How do I use my mala?



While meditation is the main objective, malas can be used in different ways. Apart from meditation and chanting mantras, malas can also be used as jewellery, worn as a necklace or around your wrist, as a bracelet. You might also see malas as decoration, adorning a home altar or on a yoga mat, while practicing yoga. Malas usually have a very personal and special meaning, which will depend on where you bought it, if you received it as a gift, which stones your mala is made of and the energy itself when you’re in touch with the beads.

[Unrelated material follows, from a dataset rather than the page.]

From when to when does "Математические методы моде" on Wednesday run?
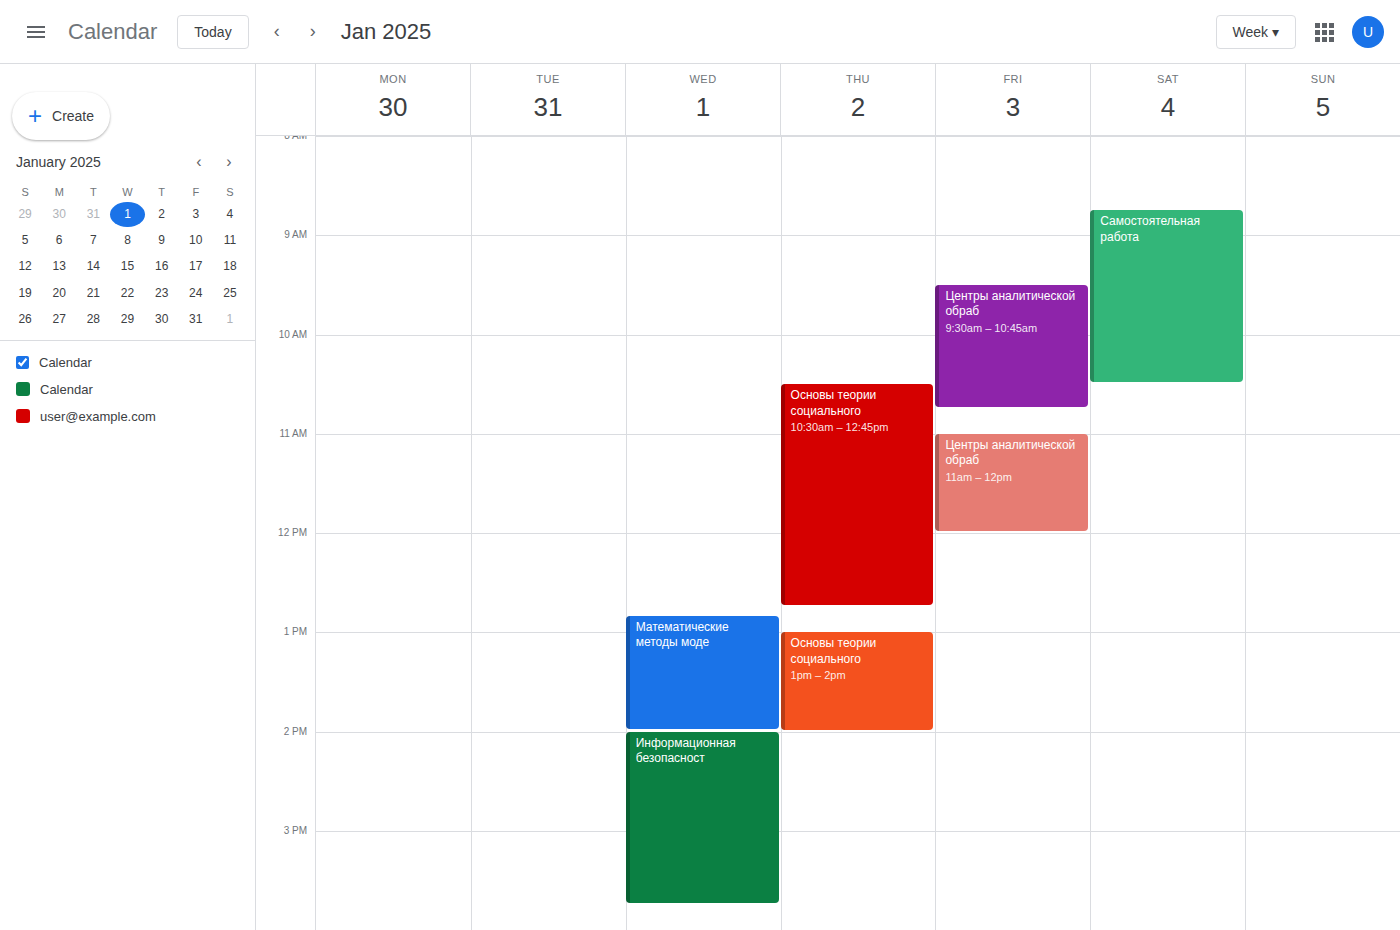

Malas are made to help you keep track of a “japa”, which means “muttering” in Sanskrit, or mantra meditation and to help you focus your concentration during the practice. This can be repeating a sound such as “om” or “om mani padme hum” or also longer matras such as the Gayatri mantra. It doesn’t matter if you recite it in silence, whispering or out loud, while you trace the beads of the mala with your fingers so you can keep track of the repetition of your mantra.

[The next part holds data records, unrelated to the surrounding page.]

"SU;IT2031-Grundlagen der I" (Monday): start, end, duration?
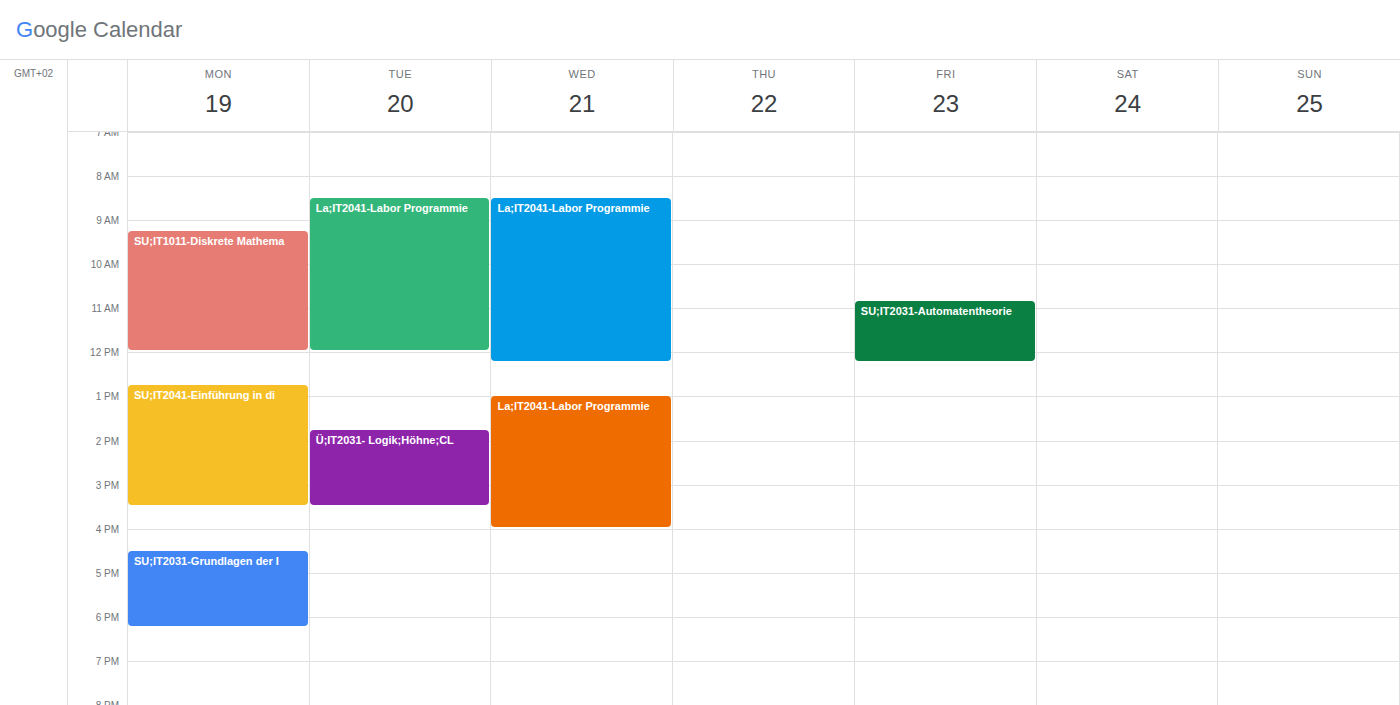
4:30 PM to 6:15 PM, 1 hour 45 minutesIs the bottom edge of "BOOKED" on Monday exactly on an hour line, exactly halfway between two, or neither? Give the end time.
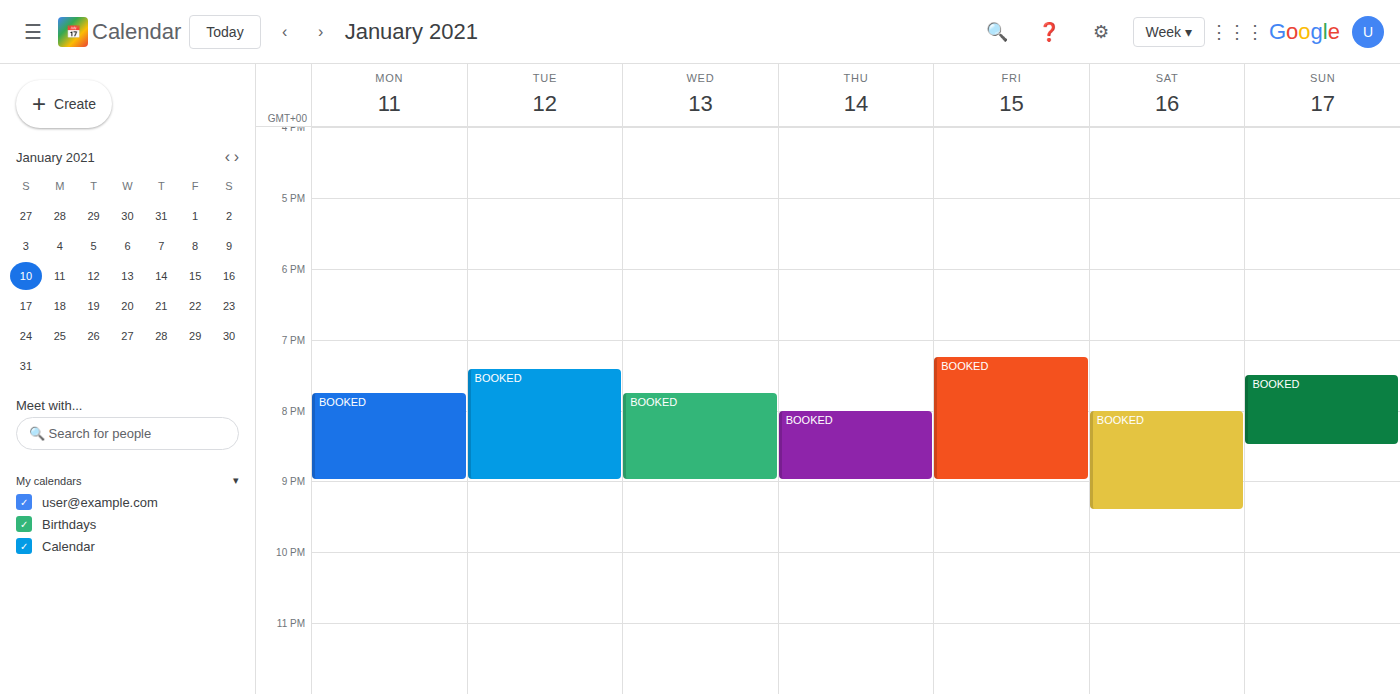
9:00 PM -- exactly on the 9 PM line.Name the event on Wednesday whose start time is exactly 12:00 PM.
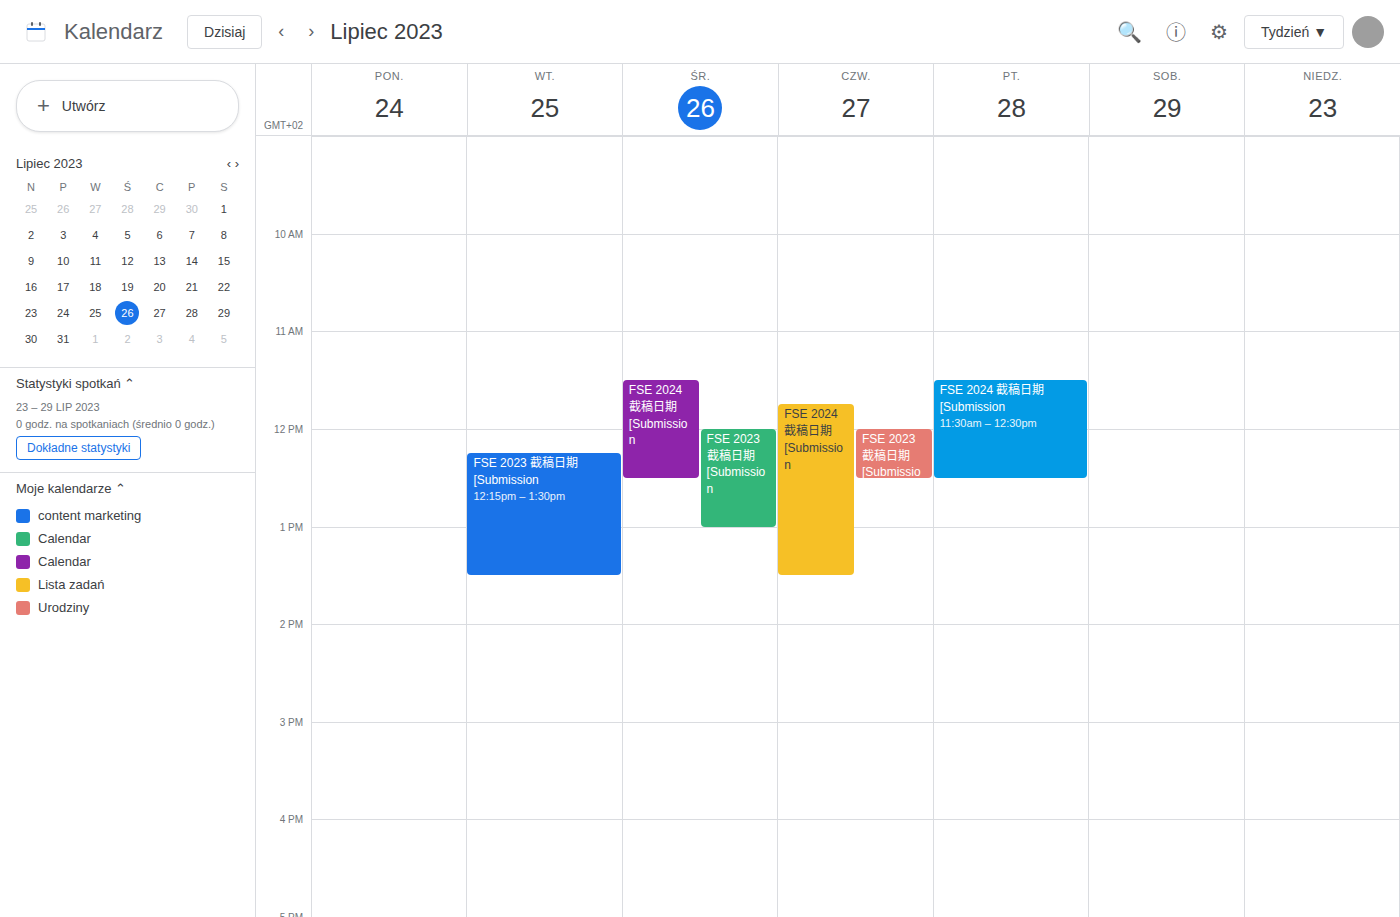
"FSE 2023 截稿日期 [Submission"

Meditating with malas has demonstrated to help you slow down your respiration and raise your spirits. It affects the brain in a positive way and enhances also your self-awareness. Malas can be an important part when you practice meditation.

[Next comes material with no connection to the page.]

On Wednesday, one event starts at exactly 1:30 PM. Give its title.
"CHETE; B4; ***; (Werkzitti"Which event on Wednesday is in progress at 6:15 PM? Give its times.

Here are 10 simple steps, on how you can incorporate malas beads to your meditation:

      1. Try to minimize all external distractions. If possible, choose a quite and dim lit room.
      2. Find a comfortable seat and a well-aligned position. If you are sitting on a floor, use a cushion or a folded blanket where you can sit on comfortably. If you decide to sit in a chair, try not lean on the back of the chair. It’s always important that you keep the spine straight, so you don’t hurt your back and the energy can flow.
      3. Japa meditation can be done with your eyes closed or slightly opened, so you can keep your focus inwards.
      4. Before you start, focus on your intention and choose a mantra if you want to use it, one that you feel connected to, such as om, so hum, om shanti shanti shanti or an affirmation such as I am love, I am whole, I choose joy, I accept myself, I let go, I am here now etc. 
      5. Hold your mala beads always in the receiving hand. It’s negatively charged and receives energy. If you’re right-handed, hold your mala in your left hand, between your thumb and your index finger. If you’re left-handed, hold it in your right hand.  The tassel should point towards you. Hold it gently and let your mala beads dangle easily in your hand.
      6. Start with the bead that is on the right of the guru bead. This is the bigger bead that is connected to the tassel.
      7. Breath in and breath out. If you’re comfortable you can also recite a mantra. At each bead repeat your mantra out loud, whisper it or repeat it silently in your mind.
      8. Move your fingers to the next bead, without using the index finger, as this one represents the “ego”. Point your index finger away. You can use your thumb or the nail of your thumb to easily pull the bead towards you. The knot between each bead will help you to move from bead to bead - Inhale and exhale.
      9. Move on and repeat the steps at each bead. If you reach a counter bead. This is a bead that divides the mala into 2, 3 or 4 intervals, so you can remind yourself to stay focused, in case your mind wandered off.
      10. Continue until you feel the guru bead again. Take a moment to pause and reflect. Thank and honor your guru, your mantra, and yourself for taking the time to sit in stillness.

          Congrats! You have finished a full practice of mala meditation!

            If you want to continue, do not pass over the guru bead, as this is considered as “stepping over your teacher. Instead, turn the the mala around 180 degrees, and start again with step 6.

              Don’t worry if your mind will wander. Do not judge yourself, just acknowledge your thoughts and let them go and then continue focusing on your meditation. Be patient.